Mostly, however, the tragedy isn’t something he wants to be quiet about because the Stawicki family knew that Ian was living on the edge.

“It’s not PTSD, it’s CT – continuous trauma. Waiting for it, waiting for it, hoping that it’s not today,” Walt told 97.3 KIRO FM’s John Curley. “It’s living in a war zone where war hasn’t broken out.”

As far as Walt knew, the indications on May 30 were not pointing to Ian’s breaking point. Walt said he learned from Ian’s girlfriend that he seemed pleasant when he took her coffee order that morning.

When he was asked to leave Cafe Racer, where he had trouble many times before, Ian opened fire. When he found himself in need of a car afterwards in downtown Seattle and he couldn’t get it, he killed again. As he tried to make his way to Joint Base Lewis-McChord, according to Walt, he wandered into West Seattle. Finally, as he was confronted by police, he snapped one final time and turned his gun on himself.

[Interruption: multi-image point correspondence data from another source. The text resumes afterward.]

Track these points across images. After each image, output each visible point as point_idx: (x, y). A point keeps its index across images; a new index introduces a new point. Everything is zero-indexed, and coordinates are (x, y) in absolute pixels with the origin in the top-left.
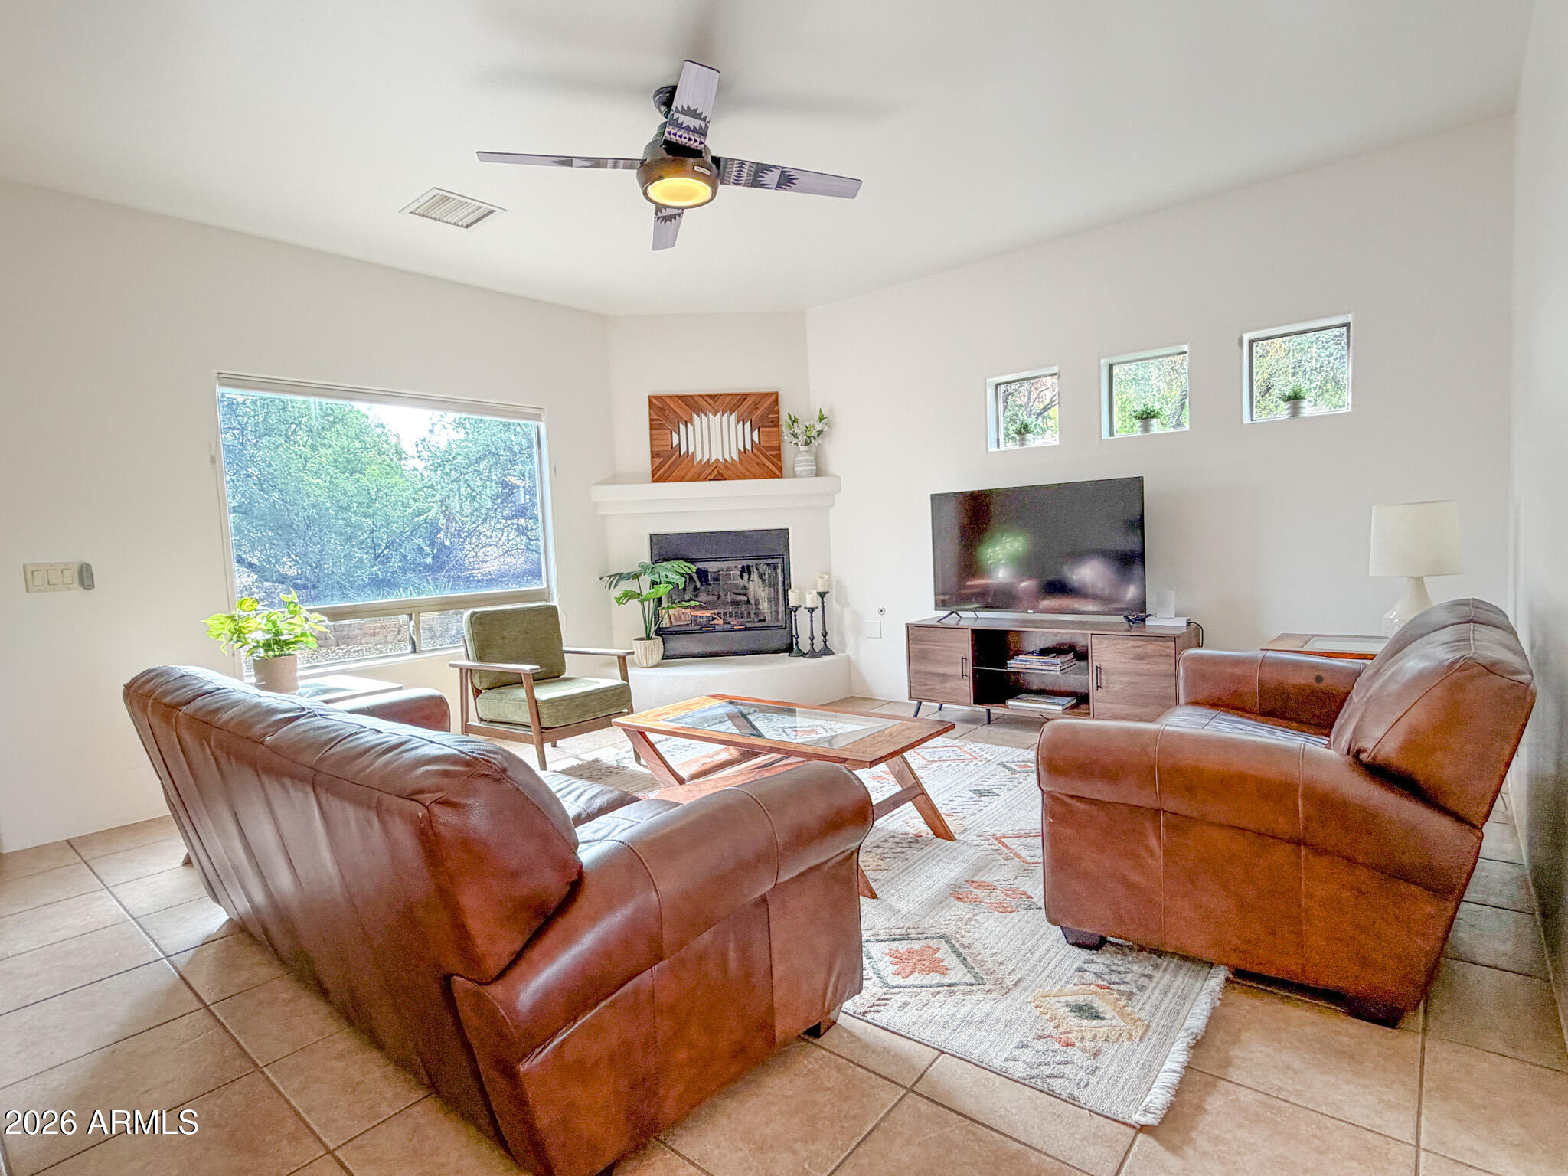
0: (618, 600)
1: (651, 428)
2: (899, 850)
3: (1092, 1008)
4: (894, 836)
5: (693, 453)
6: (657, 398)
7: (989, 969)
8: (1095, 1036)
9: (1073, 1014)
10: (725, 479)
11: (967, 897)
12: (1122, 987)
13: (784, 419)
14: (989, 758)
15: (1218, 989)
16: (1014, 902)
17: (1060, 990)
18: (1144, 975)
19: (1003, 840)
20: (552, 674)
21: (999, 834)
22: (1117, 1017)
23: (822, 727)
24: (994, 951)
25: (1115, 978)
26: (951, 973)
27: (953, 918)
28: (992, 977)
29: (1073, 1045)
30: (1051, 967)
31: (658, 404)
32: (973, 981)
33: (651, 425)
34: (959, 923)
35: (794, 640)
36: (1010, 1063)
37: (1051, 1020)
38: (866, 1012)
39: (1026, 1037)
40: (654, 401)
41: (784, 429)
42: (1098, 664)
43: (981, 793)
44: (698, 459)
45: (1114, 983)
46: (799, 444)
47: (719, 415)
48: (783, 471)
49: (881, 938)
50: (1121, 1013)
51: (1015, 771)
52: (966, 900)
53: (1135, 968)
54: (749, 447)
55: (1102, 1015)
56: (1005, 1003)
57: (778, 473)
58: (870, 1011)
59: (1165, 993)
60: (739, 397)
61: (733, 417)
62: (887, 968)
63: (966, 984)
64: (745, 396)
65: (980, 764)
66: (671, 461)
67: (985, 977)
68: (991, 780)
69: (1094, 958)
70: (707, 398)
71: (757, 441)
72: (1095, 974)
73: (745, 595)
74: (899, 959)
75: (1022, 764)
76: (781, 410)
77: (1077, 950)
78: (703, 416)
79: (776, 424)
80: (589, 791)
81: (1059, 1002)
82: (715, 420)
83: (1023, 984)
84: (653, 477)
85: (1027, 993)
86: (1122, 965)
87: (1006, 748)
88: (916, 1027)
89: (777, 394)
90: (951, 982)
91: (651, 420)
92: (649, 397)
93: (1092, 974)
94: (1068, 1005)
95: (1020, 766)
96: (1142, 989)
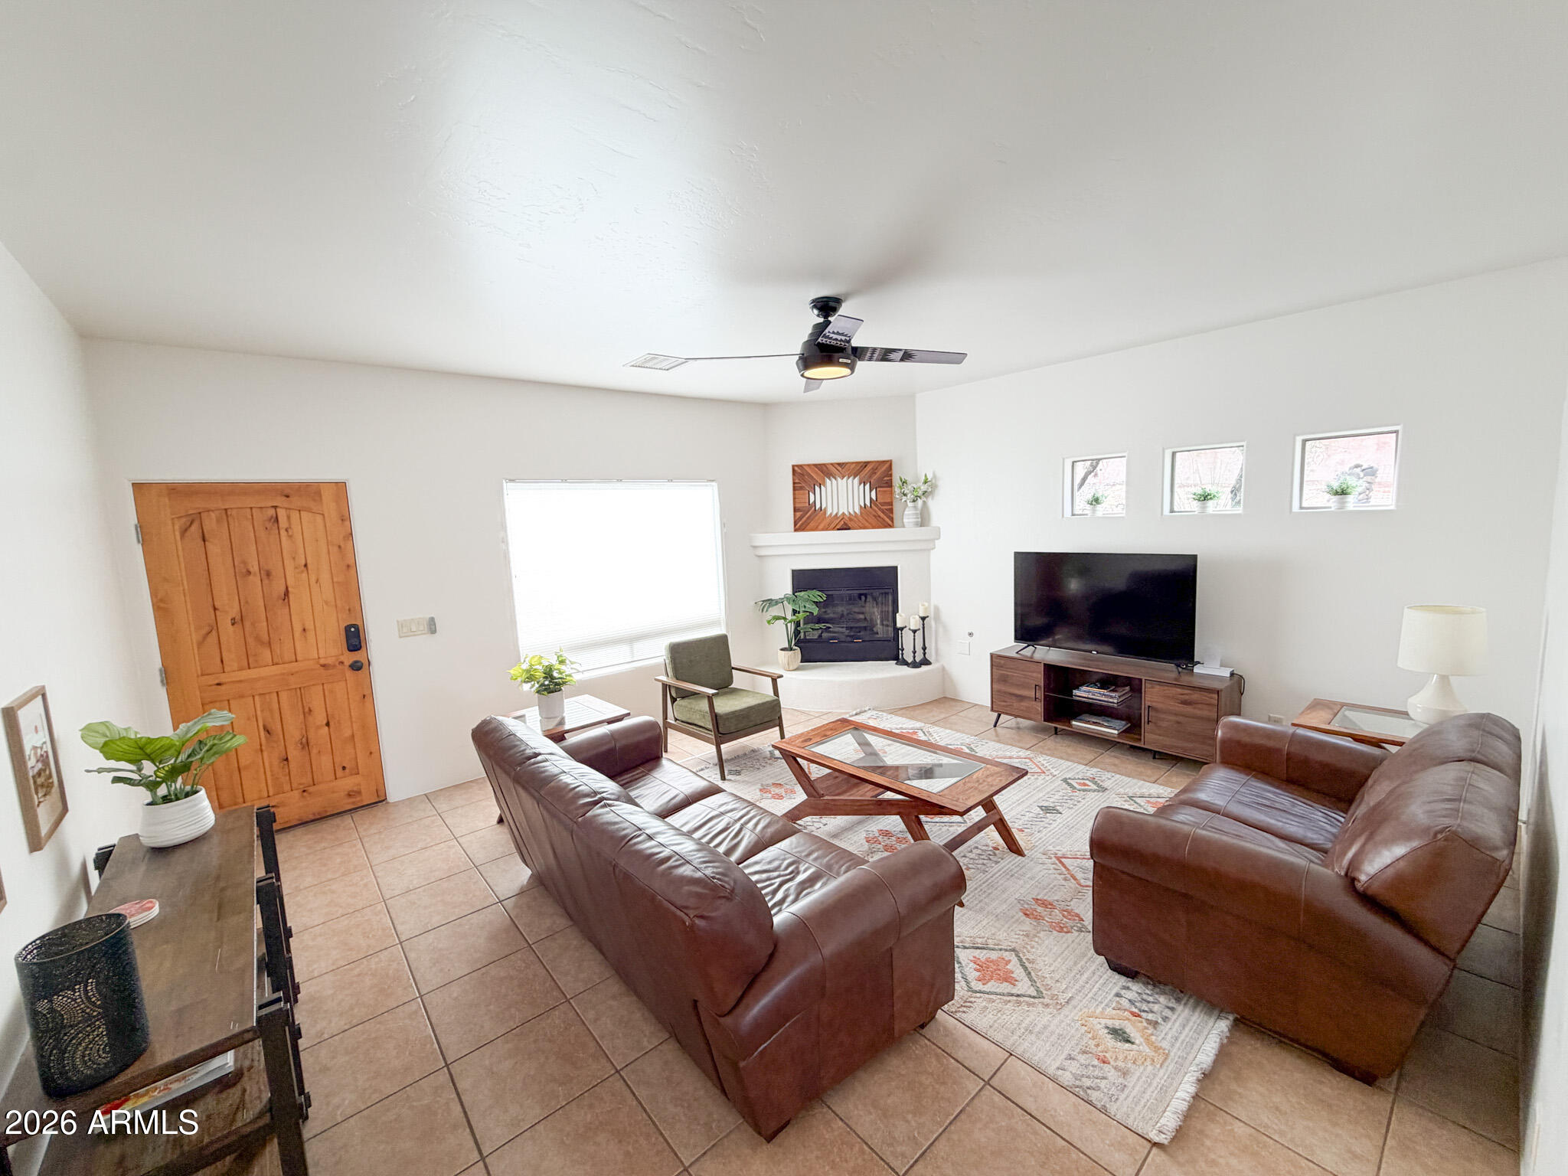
0: (769, 622)
1: (795, 489)
2: (981, 861)
3: (1125, 1033)
4: (977, 848)
5: (825, 509)
6: (800, 466)
7: (1048, 985)
8: (1126, 1057)
9: (1111, 1036)
10: (849, 529)
11: (1033, 914)
12: (1150, 1016)
13: (896, 482)
14: (1055, 773)
15: (1226, 1030)
16: (1071, 923)
17: (1102, 1013)
18: (1168, 1008)
19: (1063, 860)
20: (724, 685)
21: (1060, 854)
22: (1144, 1044)
23: (922, 730)
24: (1052, 968)
25: (1144, 1007)
26: (1019, 984)
27: (1021, 933)
28: (1049, 993)
29: (1109, 1063)
30: (1095, 989)
31: (799, 471)
32: (1035, 994)
33: (794, 487)
34: (1025, 939)
35: (900, 652)
36: (1060, 1072)
37: (1093, 1038)
38: (956, 1012)
39: (1073, 1051)
40: (796, 468)
41: (897, 490)
42: (1149, 704)
43: (1047, 810)
44: (828, 513)
45: (1144, 1011)
46: (908, 501)
47: (845, 479)
48: (895, 521)
49: (967, 945)
50: (1147, 1040)
51: (1075, 788)
52: (1031, 916)
53: (1162, 999)
54: (868, 503)
55: (1133, 1041)
56: (1058, 1018)
57: (890, 523)
58: (959, 1011)
59: (1184, 1026)
60: (861, 465)
61: (857, 480)
62: (973, 975)
63: (1030, 996)
64: (866, 464)
65: (1047, 778)
66: (808, 514)
67: (1044, 992)
68: (1056, 797)
69: (1130, 984)
70: (837, 466)
71: (875, 499)
72: (1130, 1001)
73: (863, 613)
74: (981, 966)
75: (1082, 781)
76: (894, 475)
77: (1117, 976)
78: (833, 480)
79: (890, 484)
80: (762, 821)
81: (1099, 1023)
82: (842, 483)
83: (1073, 1002)
84: (795, 525)
85: (1075, 1011)
86: (1151, 996)
87: (1070, 763)
88: (991, 1030)
89: (891, 461)
90: (1019, 993)
91: (794, 483)
92: (793, 466)
93: (1127, 1001)
94: (1107, 1028)
95: (1080, 784)
96: (1165, 1019)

“We knew there were ticking time bombs,” he said. They thought he might have been beaten to death for doing something like telling someone they were a dumb idiot to their face.

“I’m past the point where I feel like I can cry about it. I’ve done what I can do about feeling sorry about it in that way. I’m telling you what I’ve come to in my head. That’s the facts. The bare facts about it.”

As the world goes on, without the victims of the Cafe Racer massacre, and without Ian Stawicki, and on a day when Cafe Racer will open its doors again there has been yet another tragedy.

It’s a wild card, according to Walt. “Please don’t let Ian be the permission for other people,” he said, “Society is highly charged with people who have issues in their lives. Some have mental issues, others don’t.”